Summarizing Patients Problems from Hospital Progress Notes Using
Pre-trained Sequence-to-Sequence Models
- URL: http://arxiv.org/abs/2208.08408v1
- Date: Wed, 17 Aug 2022 17:07:35 GMT
- Title: Summarizing Patients Problems from Hospital Progress Notes Using
Pre-trained Sequence-to-Sequence Models
- Authors: Yanjun Gao, Dmitry Dligach, Timothy Miller, Dongfang Xu, Matthew M.
Churpek, Majid Afshar
- Abstract summary: Problem list summarization requires a model to understand, abstract, and generate clinical documentation.
We propose a new NLP task that aims to generate a list of problems in a patient's daily care plan using input from the provider's progress notes during hospitalization.

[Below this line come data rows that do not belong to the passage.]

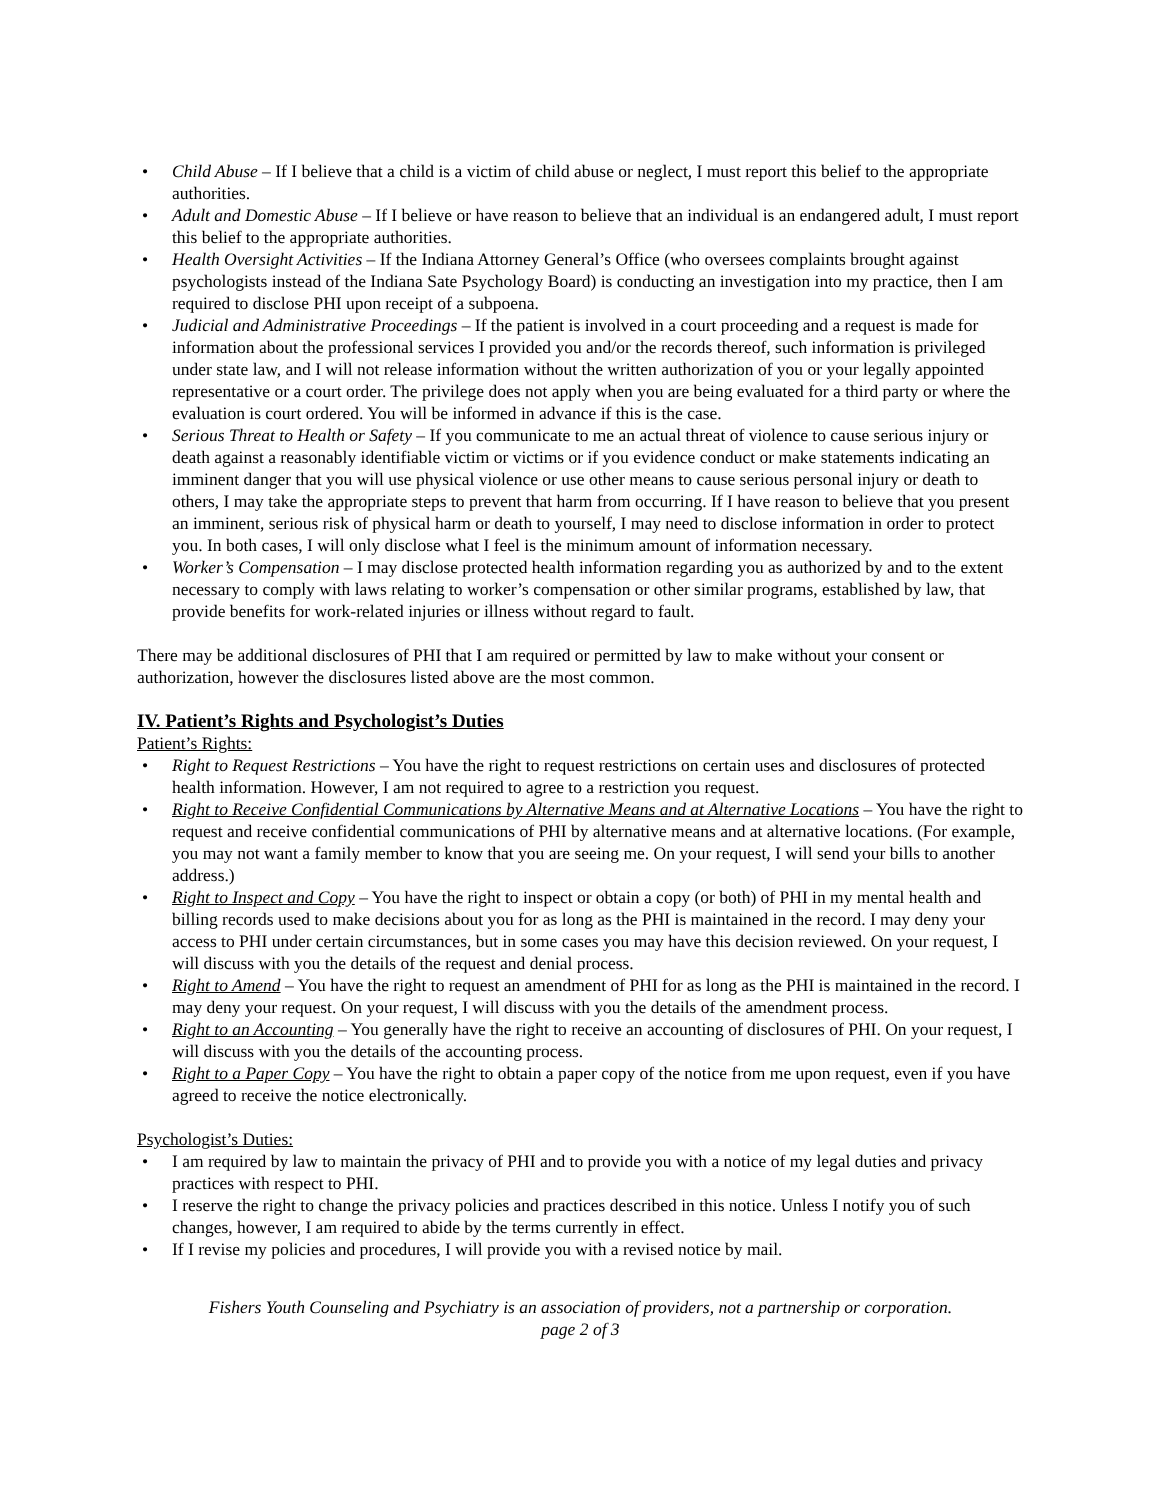• Child Abuse – If I believe that a child is a victim of child abuse or neglect, I must report this belief to the appropriate authorities.
• Adult and Domestic Abuse – If I believe or have reason to believe that an individual is an endangered adult, I must report this belief to the appropriate authorities.
• Health Oversight Activities – If the Indiana Attorney General’s Office (who oversees complaints brought against psychologists instead of the Indiana Sate Psychology Board) is conducting an investigation into my practice, then I am required to disclose PHI upon receipt of a subpoena.
• Judicial and Administrative Proceedings – If the patient is involved in a court proceeding and a request is made for information about the professional services I provided you and/or the records thereof, such information is privileged under state law, and I will not release information without the written authorization of you or your legally appointed representative or a court order. The privilege does not apply when you are being evaluated for a third party or where the evaluation is court ordered. You will be informed in advance if this is the case.
• Serious Threat to Health or Safety – If you communicate to me an actual threat of violence to cause serious injury or death against a reasonably identifiable victim or victims or if you evidence conduct or make statements indicating an imminent danger that you will use physical violence or use other means to cause serious personal injury or death to others, I may take the appropriate steps to prevent that harm from occurring. If I have reason to believe that you present an imminent, serious risk of physical harm or death to yourself, I may need to disclose information in order to protect you. In both cases, I will only disclose what I feel is the minimum amount of information necessary.
• Worker’s Compensation – I may disclose protected health information regarding you as authorized by and to the extent necessary to comply with laws relating to worker’s compensation or other similar programs, established by law, that provide benefits for work-related injuries or illness without regard to fault.
There may be additional disclosures of PHI that I am required or permitted by law to make without your consent or authorization, however the disclosures listed above are the most common.
IV. Patient’s Rights and Psychologist’s Duties
Patient’s Rights:
• Right to Request Restrictions – You have the right to request restrictions on certain uses and disclosures of protected health information. However, I am not required to agree to a restriction you request.
• Right to Receive Confidential Communications by Alternative Means and at Alternative Locations – You have the right to request and receive confidential communications of PHI by alternative means and at alternative locations. (For example, you may not want a family member to know that you are seeing me. On your request, I will send your bills to another address.)
• Right to Inspect and Copy – You have the right to inspect or obtain a copy (or both) of PHI in my mental health and billing records used to make decisions about you for as long as the PHI is maintained in the record. I may deny your access to PHI under certain circumstances, but in some cases you may have this decision reviewed. On your request, I will discuss with you the details of the request and denial process.
• Right to Amend – You have the right to request an amendment of PHI for as long as the PHI is maintained in the record. I may deny your request. On your request, I will discuss with you the details of the amendment process.
• Right to an Accounting – You generally have the right to receive an accounting of disclosures of PHI. On your request, I will discuss with you the details of the accounting process.
• Right to a Paper Copy – You have the right to obtain a paper copy of the notice from me upon request, even if you have agreed to receive the notice electronically.
Psychologist’s Duties:
• I am required by law to maintain the privacy of PHI and to provide you with a notice of my legal duties and privacy practices with respect to PHI.
• I reserve the right to change the privacy policies and practices described in this notice. Unless I notify you of such changes, however, I am required to abide by the terms currently in effect.
• If I revise my policies and procedures, I will provide you with a revised notice by mail.
Fishers Youth Counseling and Psychiatry is an association of providers, not a partnership or corporation.
page 2 of 3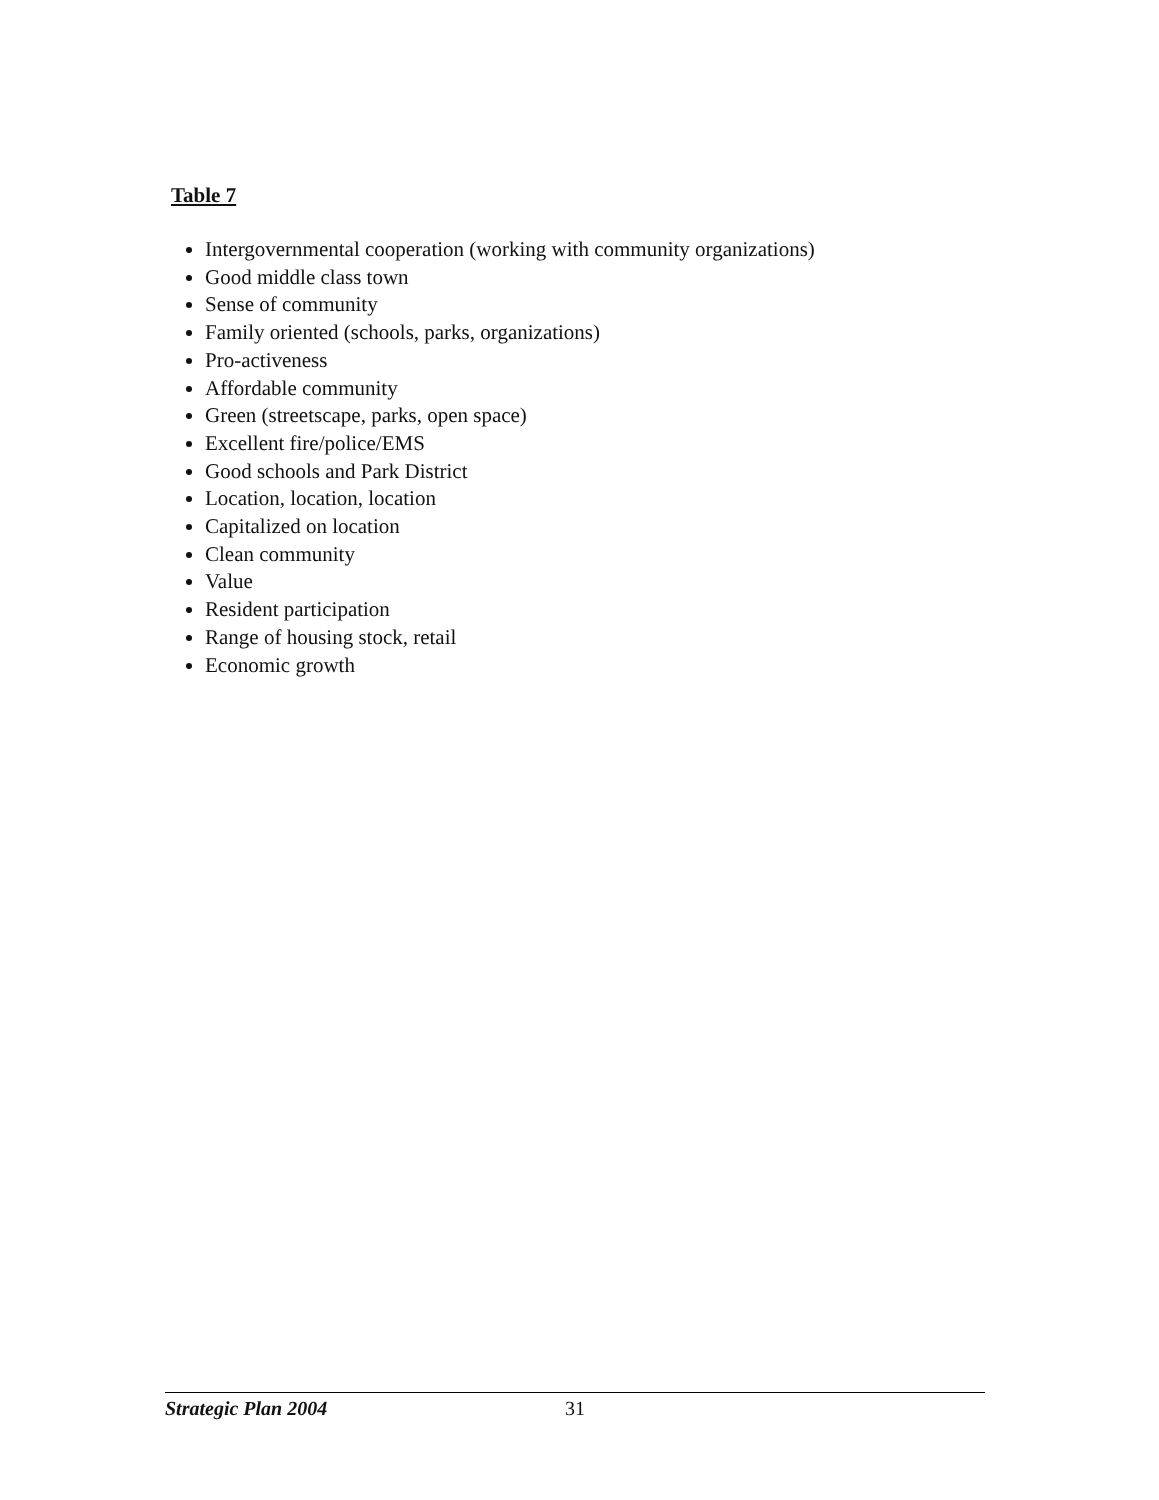Table 7
Intergovernmental cooperation (working with community organizations)
Good middle class town
Sense of community
Family oriented (schools, parks, organizations)
Pro-activeness
Affordable community
Green (streetscape, parks, open space)
Excellent fire/police/EMS
Good schools and Park District
Location, location, location
Capitalized on location
Clean community
Value
Resident participation
Range of housing stock, retail
Economic growth
Strategic Plan 2004 31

- Score: 9.879960506853145
- License: http://creativecommons.org/licenses/by-nc-sa/4.0/
- Abstract: Automatically summarizing patients' main problems from daily progress notes
using natural language processing methods helps to battle against information
and cognitive overload in hospital settings and potentially assists providers
with computerized diagnostic decision support. Problem list summarization
requires a model to understand, abstract, and generate clinical documentation.
In this work, we propose a new NLP task that aims to generate a list of
problems in a patient's daily care plan using input from the provider's
progress notes during hospitalization. We investigate the performance of T5 and
BART, two state-of-the-art seq2seq transformer architectures, in solving this
problem. We provide a corpus built on top of progress notes from publicly
available electronic health record progress notes in the Medical Information
Mart for Intensive Care (MIMIC)-III. T5 and BART are trained on general domain
text, and we experiment with a data augmentation method and a domain adaptation
pre-training method to increase exposure to medical vocabulary and knowledge.
Evaluation methods include ROUGE, BERTScore, cosine similarity on sentence
embedding, and F-score on medical concepts. Results show that T5 with domain
adaptive pre-training achieves significant performance gains compared to a
rule-based system and general domain pre-trained language models, indicating a
promising direction for tackling the problem summarization task.